5 Great Reasons to Cook with Your Kids
When it comes to raising an adventurous eater, it is not just about coaxing kids to eat their veggies. Bringing up a child who can enjoy a cantaloupe as much as a cupcake takes patience and persistence, but it does not have to feel like a chore.
Kids may need to have frequent joyful experiences involving food to overcome the anxiety they may have around tasting the unfamiliar. Over time, cooking with your children can help build that confidence—and provide rich sensory experiences.
- Engage other senses. For a hesitant eater, tasting an unfamiliar food can sometimes be intimidating. You can help your child explore foods when cooking using other senses besides taste. This helps to build positive associations with food. Kneading dough, rinsing vegetables, and tearing lettuce all involve touching food and being comfortable with texture.
- Use cooking to raise smart kids. There are so many lessons that can be taught while cooking. Math concepts like counting, measurement, and fractions naturally unfold when navigating a recipe with kids. Explaining how food changes with temperature or how certain foods can help our body be healthy provide great lessons in science. Following a recipe from start to finish helps build the skills for planning and completing projects.
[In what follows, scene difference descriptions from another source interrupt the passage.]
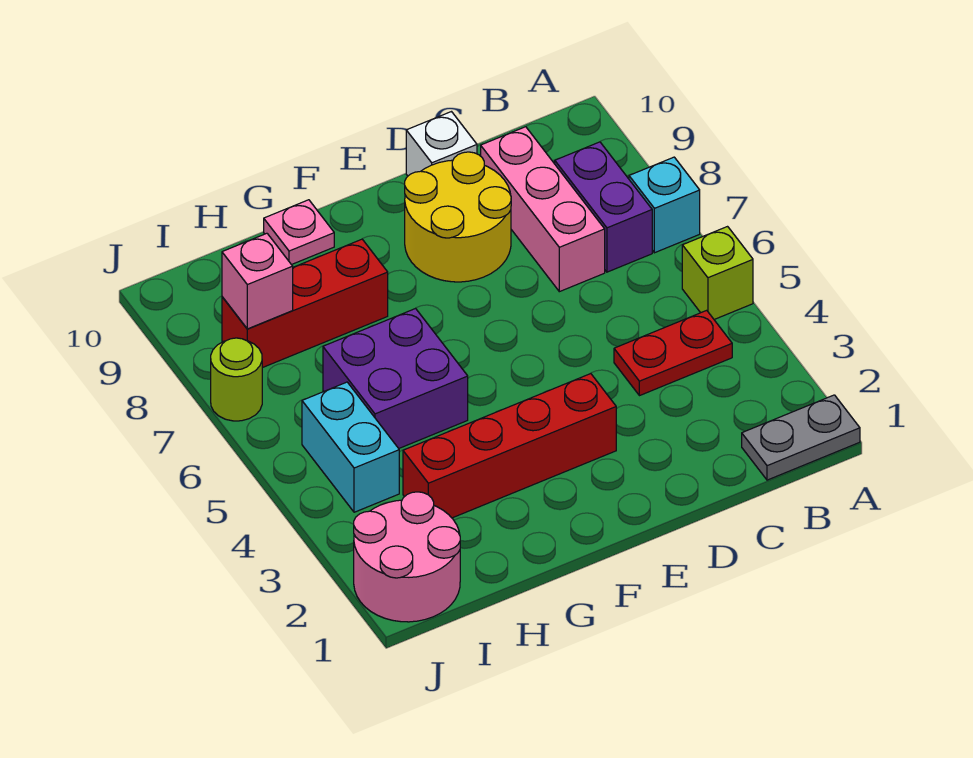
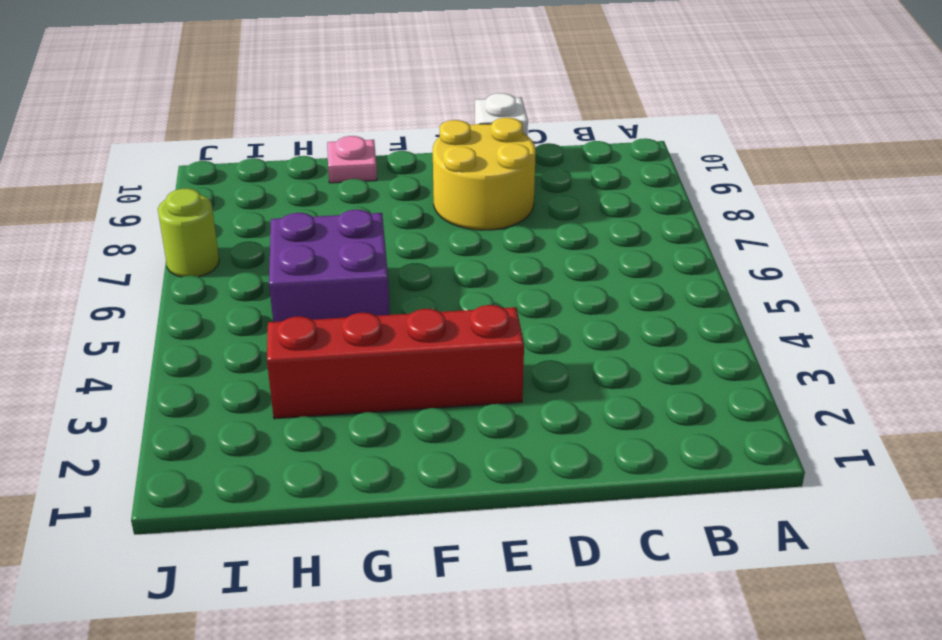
none -> grey plate A1:B1 level 1
none -> lime brick A5 level 1
none -> cyan brick A7 level 1

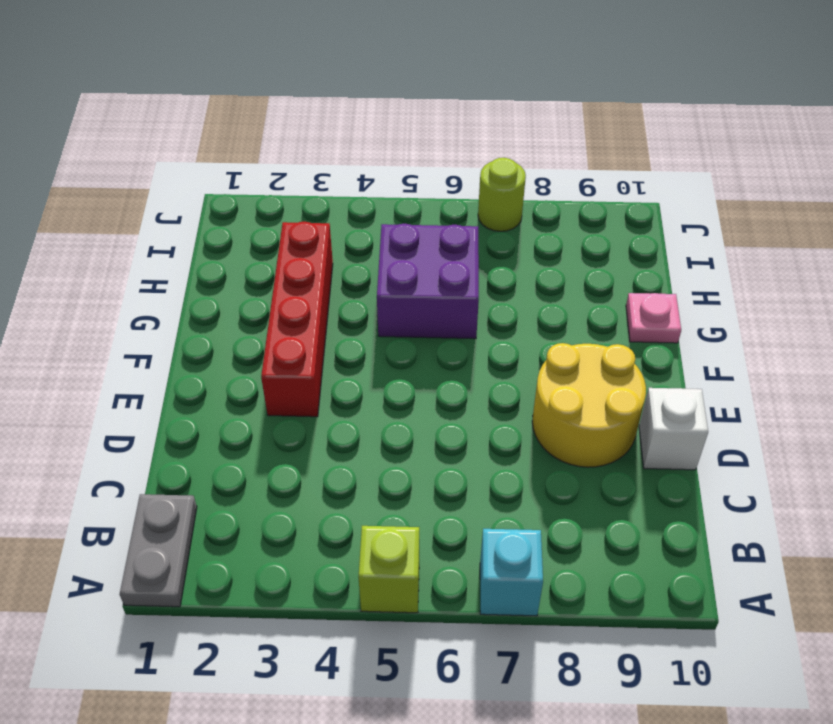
none -> red plate B4:C4 level 1
none -> purple brick B7:B8 level 1
none -> pink brick C7:C9 level 1

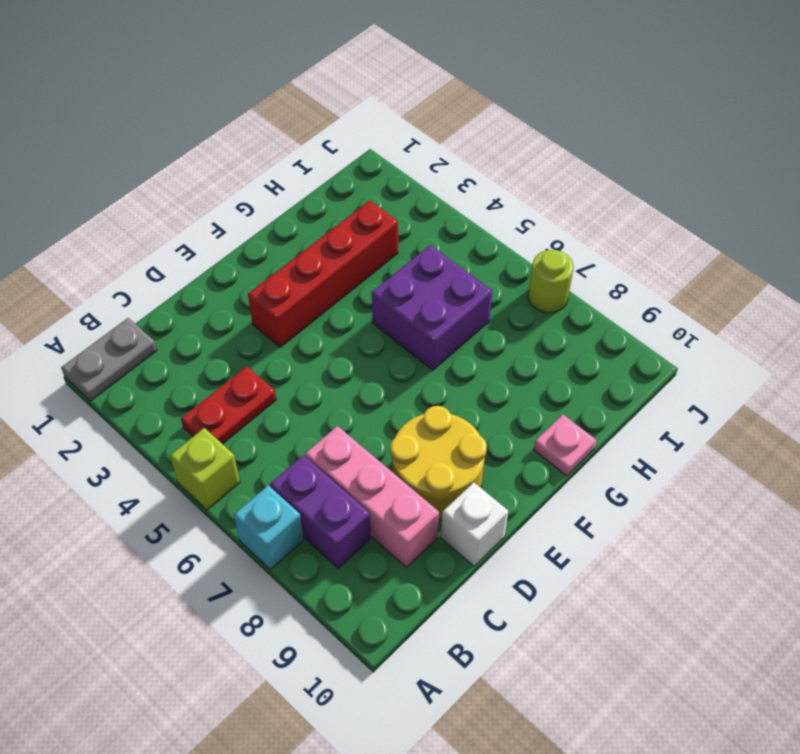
none -> red brick G8:I8 level 1
none -> pink round brick I1:J2 level 1
none -> cyan brick I4:I5 level 1

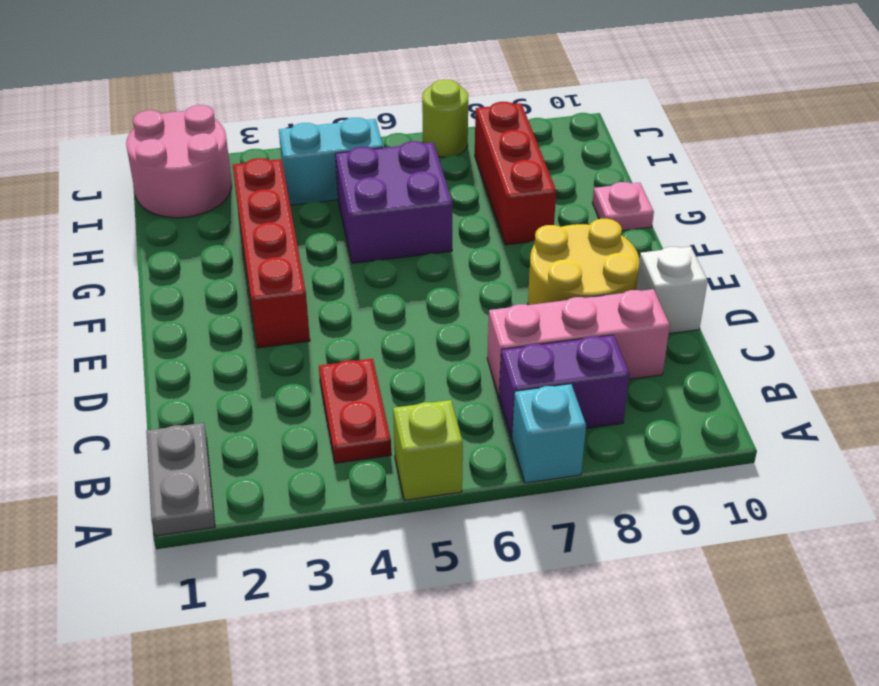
none -> pink brick I8 level 2

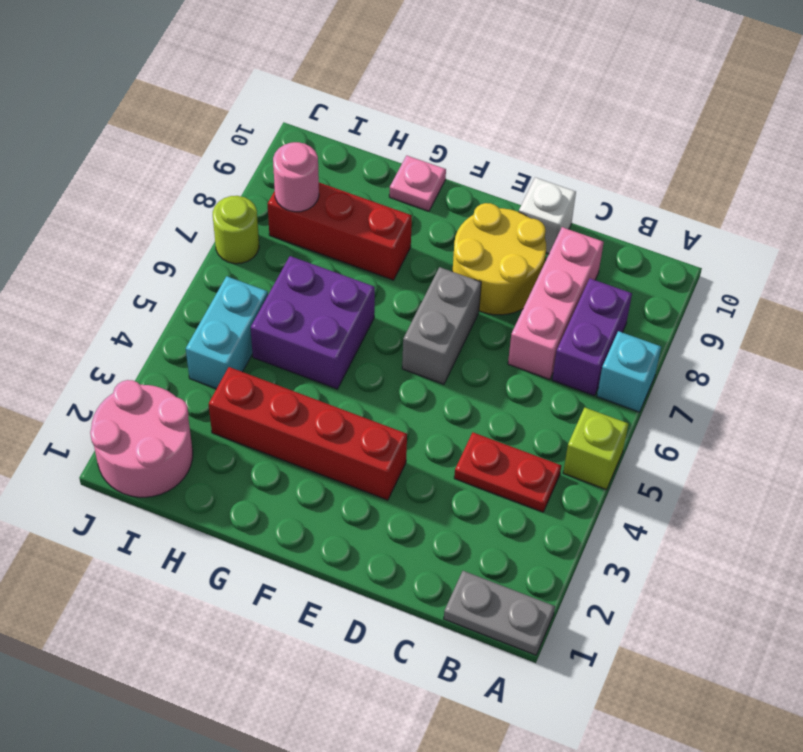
grey brick E6:E7 level 1 -> none
pink round brick I8 level 2 -> pink brick I8 level 2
- Make cooking part of the family culture. The family meal can start in the kitchen as you cook together. Family meal preparation is an opportunity to celebrate your cultural heritage by passing down recipes. Cooking together and prioritizing health over the convenience of processed food are great ways to lead by example and help your children buy into a culture of wellness.
- Keep it safe. Teach kids the importance of staying safe while cooking by showing them how to hold kitchen tools safely, how to use oven mitts to protect hands , and how to turn appliances on and off safely. Always supervise children when cooking to ensure they are sticking with safe and age-appropriate tasks.
- Ask for input. Children feel more included in mealtime when they are asked to be a part of meal preparation. Let them help you make the shopping list and find groceries in the store or farmers market. Letting children be “in charge” of details like how to set the table will help them feel invested in mealtime.